Activity> The expected output is every entry below, exact in every character.

Saved data entries
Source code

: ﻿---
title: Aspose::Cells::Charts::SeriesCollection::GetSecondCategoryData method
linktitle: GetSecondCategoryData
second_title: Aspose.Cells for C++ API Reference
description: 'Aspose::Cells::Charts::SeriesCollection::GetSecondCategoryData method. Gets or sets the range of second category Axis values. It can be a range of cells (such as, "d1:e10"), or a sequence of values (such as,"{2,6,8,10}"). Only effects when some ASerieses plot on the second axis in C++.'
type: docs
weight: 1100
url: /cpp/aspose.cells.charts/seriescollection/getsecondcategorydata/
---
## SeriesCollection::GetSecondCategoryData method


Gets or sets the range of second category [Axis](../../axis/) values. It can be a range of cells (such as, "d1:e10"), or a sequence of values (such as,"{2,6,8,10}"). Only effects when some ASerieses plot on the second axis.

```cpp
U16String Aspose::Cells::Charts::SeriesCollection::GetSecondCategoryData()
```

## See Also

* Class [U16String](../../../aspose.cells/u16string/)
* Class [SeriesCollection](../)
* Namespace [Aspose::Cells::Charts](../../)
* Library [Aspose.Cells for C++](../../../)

Reply to the task>
Source code

: ﻿---
title: Aspose::Cells::Charts::SeriesCollection::GetSecondCategoryData method
linktitle: GetSecondCategoryData
second_title: Aspose.Cells for C++ API Reference
description: 'Aspose::Cells::Charts::SeriesCollection::GetSecondCategoryData method. Gets or sets the range of second category Axis values. It can be a range of cells (such as, "d1:e10"), or a sequence of values (such as,"{2,6,8,10}"). Only effects when some ASerieses plot on the second axis in C++.'
type: docs
weight: 1100
url: /cpp/aspose.cells.charts/seriescollection/getsecondcategorydata/
---
## SeriesCollection::GetSecondCategoryData method


Gets or sets the range of second category [Axis](../../axis/) values. It can be a range of cells (such as, "d1:e10"), or a sequence of values (such as,"{2,6,8,10}"). Only effects when some ASerieses plot on the second axis.

```cpp
U16String Aspose::Cells::Charts::SeriesCollection::GetSecondCategoryData()
```

## See Also

* Class [U16String](../../../aspose.cells/u16string/)
* Class [SeriesCollection](../)
* Namespace [Aspose::Cells::Charts](../../)
* Library [Aspose.Cells for C++](../../../)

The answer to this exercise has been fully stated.